Based on the following, I don't think I agree with your conclusion.
This article was informative:
https://www.techinasia.com/news/indian-ai-startup-...Key excerpt:
"Google's own tests have demonstrated that CPUs can achieve competitive latencies for large language models, though typically requiring larger batch sizes to approach GPU efficiency"
I think this is a key point: if Google knows about it, then so does Nvidia.
Here's the reference about google's work in the techinasia link above
https://www.theregister.com/2024/10/29/cpu_gen_ai_...Excerpt from the "theregister" reference about Google's work on AI on CPUs
"Today, most GenAI models are trained and run on GPUs or some other specialized accelerator, but that doesn't mean they have to be. In fact, several chipmakers have suggested that CPUs are more than adequate for many enterprise AI use cases.
Now Google has rekindled the subject of CPU-based inference and fine-tuning, detailing its experience with the advanced matrix extensions baked into Intel's 4th-Gen (Sapphire Rapids) Xeon cores. "
It also goes on to discuss why CPUs for AI isn't the panacea one might initially think:
"While CPUs are beginning to catch up with lower-end GPUs in terms of memory bandwidth, they're still no match for high-end accelerators like Nvidia's H100 or AMD's MI300X, which boast multiple terabytes of bandwidth. Pricing also remains a challenge for CPUs.
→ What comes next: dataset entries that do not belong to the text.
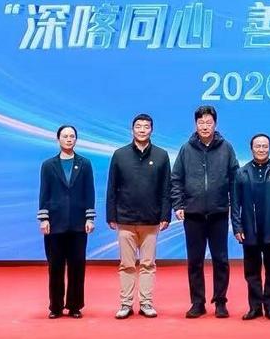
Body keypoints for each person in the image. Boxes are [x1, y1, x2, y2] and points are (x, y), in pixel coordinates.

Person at [171, 104, 239, 318]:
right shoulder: (186, 149)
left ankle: (220, 301)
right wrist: (178, 205)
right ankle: (197, 302)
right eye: (201, 122)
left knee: (221, 260)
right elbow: (176, 179)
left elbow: (235, 179)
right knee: (195, 261)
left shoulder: (226, 148)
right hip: (193, 214)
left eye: (208, 122)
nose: (204, 126)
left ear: (215, 124)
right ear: (195, 124)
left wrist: (233, 205)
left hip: (219, 213)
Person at [104, 112, 171, 319]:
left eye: (146, 126)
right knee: (126, 265)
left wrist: (165, 215)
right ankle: (125, 304)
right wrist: (111, 215)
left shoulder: (161, 155)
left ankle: (146, 303)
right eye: (138, 126)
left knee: (148, 265)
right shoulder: (120, 154)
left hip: (151, 220)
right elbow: (112, 187)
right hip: (125, 219)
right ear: (132, 130)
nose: (142, 130)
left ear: (152, 130)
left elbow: (166, 188)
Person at [37, 124, 95, 319]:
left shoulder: (85, 164)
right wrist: (44, 219)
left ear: (76, 139)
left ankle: (75, 306)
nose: (69, 139)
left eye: (72, 136)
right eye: (65, 136)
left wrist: (89, 218)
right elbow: (44, 193)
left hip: (78, 224)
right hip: (55, 224)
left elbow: (89, 192)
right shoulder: (48, 165)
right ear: (58, 139)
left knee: (77, 266)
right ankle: (55, 306)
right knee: (55, 266)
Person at [232, 133, 270, 320]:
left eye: (265, 146)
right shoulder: (241, 173)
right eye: (257, 146)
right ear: (251, 148)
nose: (261, 149)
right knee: (251, 271)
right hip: (249, 229)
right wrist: (237, 227)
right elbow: (235, 203)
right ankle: (255, 307)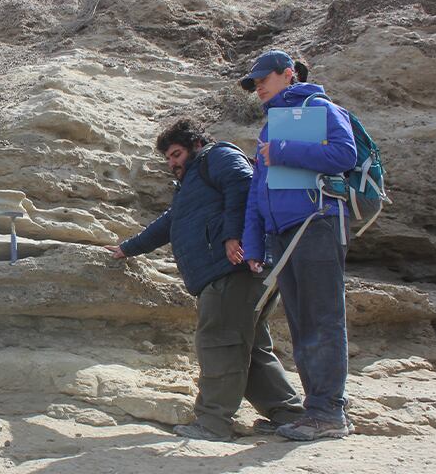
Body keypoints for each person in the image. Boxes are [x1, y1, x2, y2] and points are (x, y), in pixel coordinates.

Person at [105, 118, 304, 442]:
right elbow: (169, 223)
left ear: (196, 144)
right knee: (249, 348)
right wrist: (127, 248)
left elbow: (244, 186)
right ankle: (288, 414)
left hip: (232, 269)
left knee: (219, 343)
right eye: (168, 158)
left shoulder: (219, 156)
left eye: (176, 154)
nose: (172, 163)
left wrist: (231, 236)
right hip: (235, 272)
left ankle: (212, 423)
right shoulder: (191, 185)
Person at [240, 50, 357, 441]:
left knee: (322, 319)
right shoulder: (272, 126)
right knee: (302, 323)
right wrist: (254, 244)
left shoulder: (316, 106)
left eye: (263, 78)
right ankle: (319, 409)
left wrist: (285, 151)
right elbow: (259, 190)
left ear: (288, 74)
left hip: (317, 224)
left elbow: (345, 153)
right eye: (253, 81)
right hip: (283, 233)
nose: (257, 85)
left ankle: (328, 413)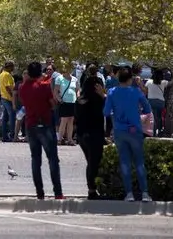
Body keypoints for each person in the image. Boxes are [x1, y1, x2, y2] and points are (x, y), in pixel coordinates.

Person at [104, 68, 153, 202]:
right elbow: (147, 108)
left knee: (125, 162)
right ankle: (144, 193)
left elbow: (106, 112)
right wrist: (137, 114)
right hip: (134, 130)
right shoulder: (136, 91)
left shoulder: (112, 92)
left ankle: (129, 193)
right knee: (139, 162)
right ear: (130, 79)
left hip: (120, 130)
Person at [18, 61, 64, 200]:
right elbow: (53, 104)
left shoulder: (22, 87)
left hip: (30, 124)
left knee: (35, 159)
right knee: (53, 159)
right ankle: (58, 192)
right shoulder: (44, 86)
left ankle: (40, 192)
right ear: (40, 72)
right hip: (45, 124)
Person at [76, 64, 107, 200]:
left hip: (82, 134)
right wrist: (103, 95)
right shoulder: (99, 100)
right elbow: (108, 111)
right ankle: (92, 190)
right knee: (94, 163)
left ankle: (92, 189)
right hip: (95, 134)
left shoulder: (81, 100)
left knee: (91, 162)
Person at [55, 64, 78, 145]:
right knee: (64, 121)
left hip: (73, 102)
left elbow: (77, 90)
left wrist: (77, 98)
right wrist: (59, 99)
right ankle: (59, 139)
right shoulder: (59, 78)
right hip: (64, 102)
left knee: (71, 121)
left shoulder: (75, 79)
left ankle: (70, 139)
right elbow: (56, 91)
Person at [145, 71, 167, 137]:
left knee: (152, 117)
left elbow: (146, 91)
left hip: (151, 101)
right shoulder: (164, 82)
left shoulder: (148, 82)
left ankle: (153, 132)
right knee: (159, 117)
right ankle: (159, 130)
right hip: (161, 102)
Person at [0, 61, 17, 142]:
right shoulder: (7, 74)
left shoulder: (2, 73)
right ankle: (12, 135)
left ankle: (4, 136)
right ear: (9, 67)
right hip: (7, 98)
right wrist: (13, 97)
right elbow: (8, 87)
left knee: (5, 118)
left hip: (3, 97)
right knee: (12, 116)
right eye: (12, 67)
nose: (13, 68)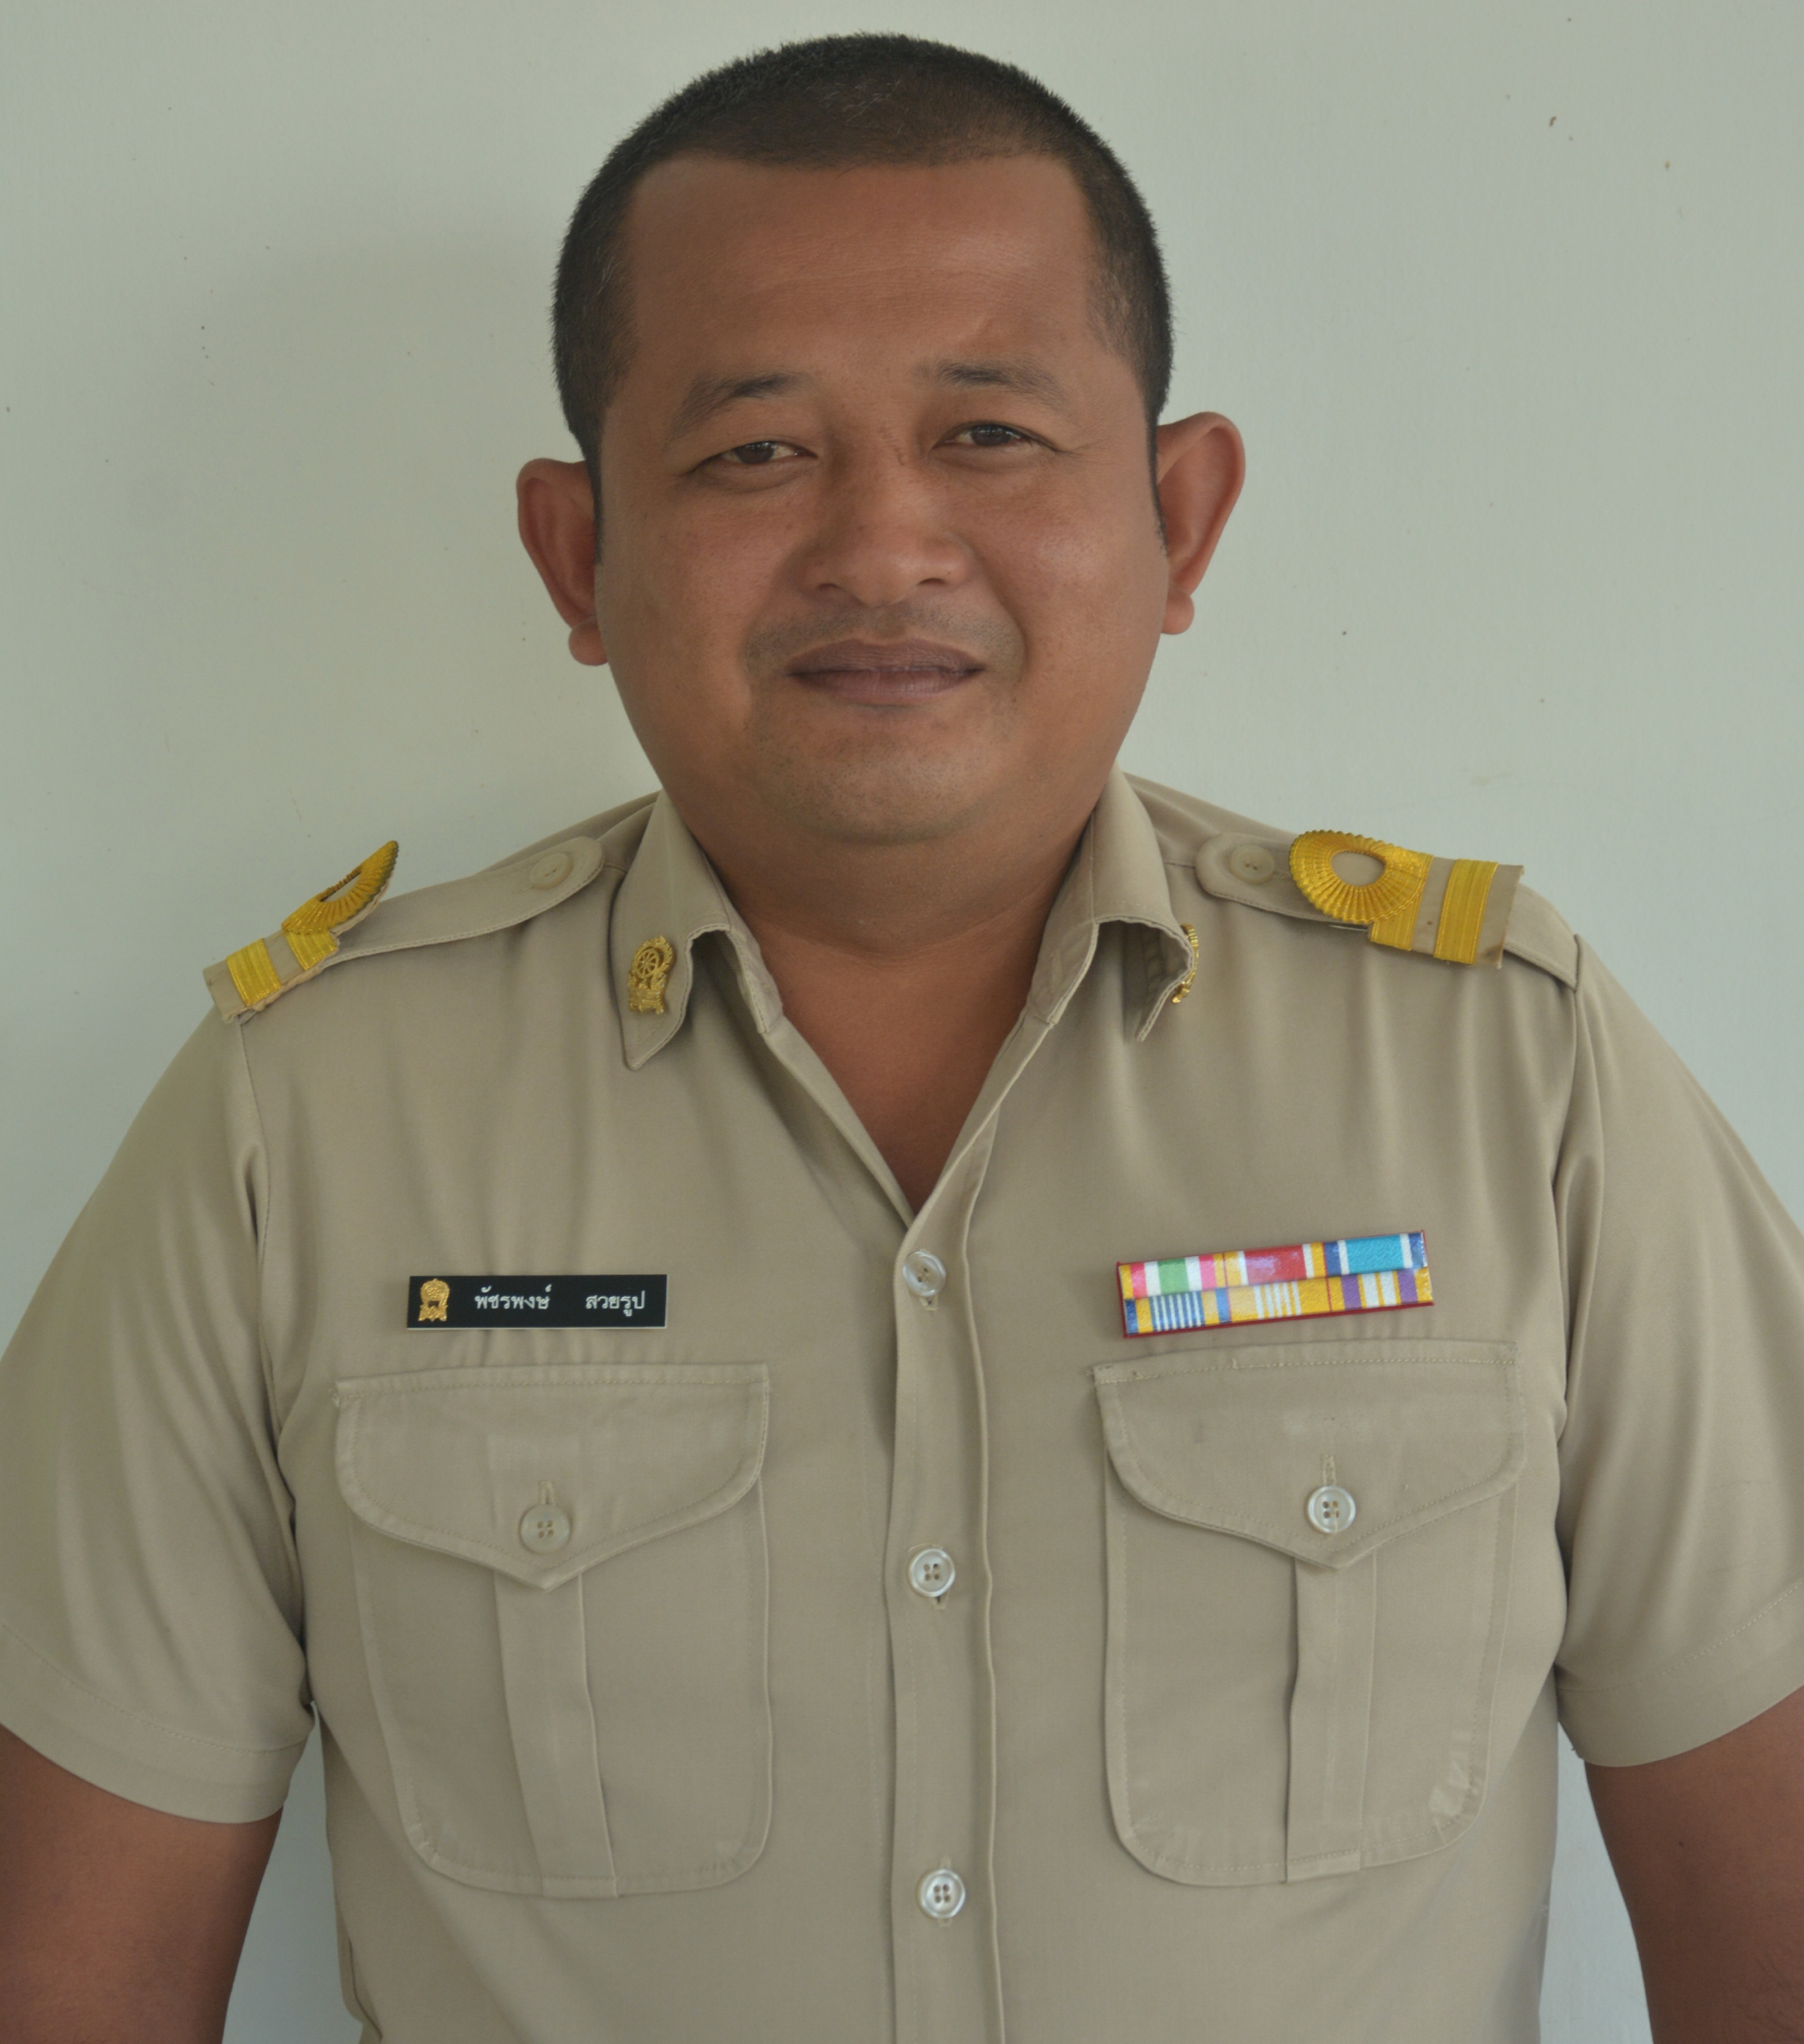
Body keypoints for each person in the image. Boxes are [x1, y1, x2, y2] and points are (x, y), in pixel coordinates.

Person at [2, 31, 1802, 2044]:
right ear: (579, 554)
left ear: (1181, 516)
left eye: (990, 435)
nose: (881, 546)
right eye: (756, 453)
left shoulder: (1507, 1077)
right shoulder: (305, 1125)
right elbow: (76, 1983)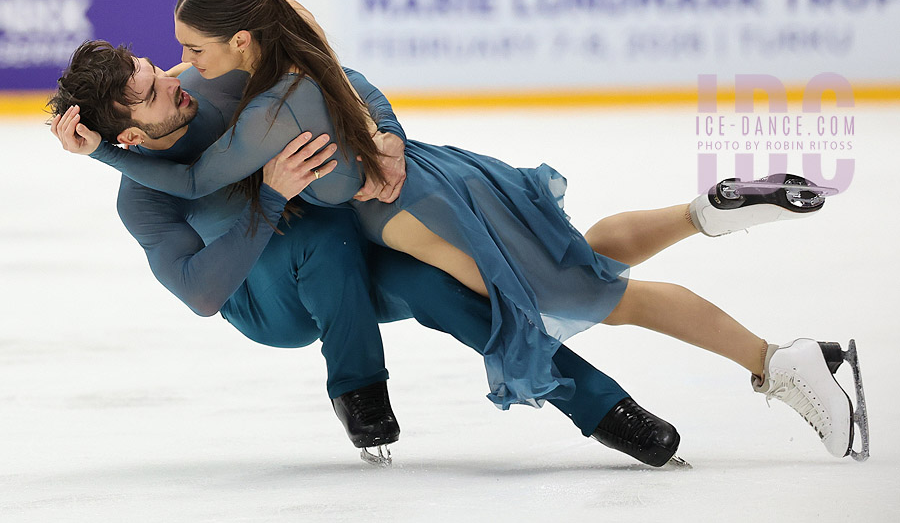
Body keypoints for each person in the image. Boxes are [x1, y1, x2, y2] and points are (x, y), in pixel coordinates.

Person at [53, 0, 866, 461]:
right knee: (580, 265)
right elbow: (339, 90)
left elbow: (197, 186)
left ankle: (780, 359)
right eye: (164, 70)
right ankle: (704, 213)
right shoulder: (292, 64)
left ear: (238, 42)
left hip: (414, 207)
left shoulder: (262, 110)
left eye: (187, 55)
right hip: (436, 186)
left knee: (586, 295)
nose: (178, 69)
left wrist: (103, 153)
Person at [49, 42, 690, 468]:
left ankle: (604, 407)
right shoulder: (142, 201)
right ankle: (357, 385)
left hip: (349, 259)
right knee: (310, 236)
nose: (173, 79)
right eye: (154, 91)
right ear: (129, 137)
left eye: (154, 68)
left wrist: (385, 133)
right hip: (272, 304)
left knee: (443, 287)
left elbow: (335, 79)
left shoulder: (209, 81)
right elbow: (202, 295)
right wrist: (269, 200)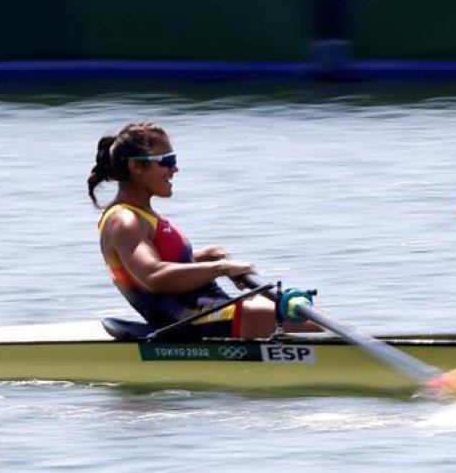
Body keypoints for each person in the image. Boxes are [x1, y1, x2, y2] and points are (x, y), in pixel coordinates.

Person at [88, 122, 314, 339]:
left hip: (205, 309)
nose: (174, 168)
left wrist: (203, 258)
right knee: (313, 325)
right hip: (191, 319)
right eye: (167, 160)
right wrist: (221, 268)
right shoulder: (125, 220)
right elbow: (152, 276)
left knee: (303, 314)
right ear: (136, 166)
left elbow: (153, 265)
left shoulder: (139, 216)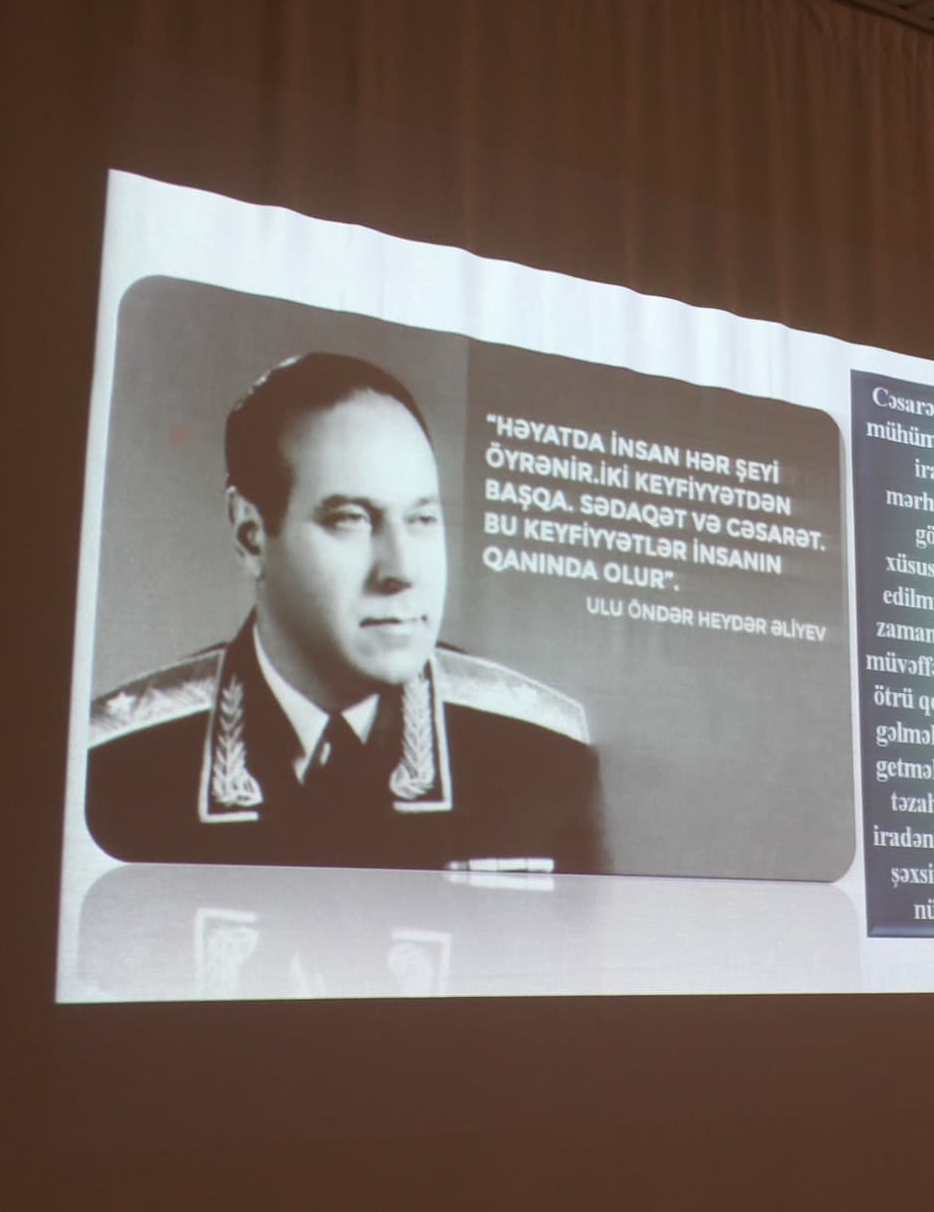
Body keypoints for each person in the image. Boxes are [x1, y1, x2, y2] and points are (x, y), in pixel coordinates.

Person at [86, 353, 606, 873]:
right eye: (351, 519)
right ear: (251, 535)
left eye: (422, 519)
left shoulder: (540, 758)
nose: (401, 570)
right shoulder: (119, 768)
Intel's 6900P-series Granite Rapids parts will set you back between $11,400 and $17,800, and that's before you factor in the cost of memory."
My conclusion (could be wrong!):
It appears that this isn't some breakthrough of the Indian startup. Rather that they're trying to capitalize on something that's already known: inference (not training) of AI can be done acceptably well, i.e. with an acceptable performance hit, on CPUs compared to GPUs, if you can't really afford to access the high end GPUs. I gather that the Indian company wants to capitalize on this within India, where massive computing capacity with GPU's is sparse.
It seems that the CPU versus GPU story is well known i.e. Google has done lots of investigation and even published about it. So this isn't something taking Nvidia by surprise. They're a nimble company, if they see a market in CPU supported aspects of AI (as opposed to GPU), they'll have plans to deal with it.
My takeaway is that it was relatively well known in the field that if you can't afford massive GPU investments, as is the case in India, you can still stay somewhat in the game of AI at least on the inference and fine-tuning side with CPUs. The Indian company wants to try to make a go of this in India. But from what I read so far, I saw nothing approaching a knockout blow to Nvidia and GPUs.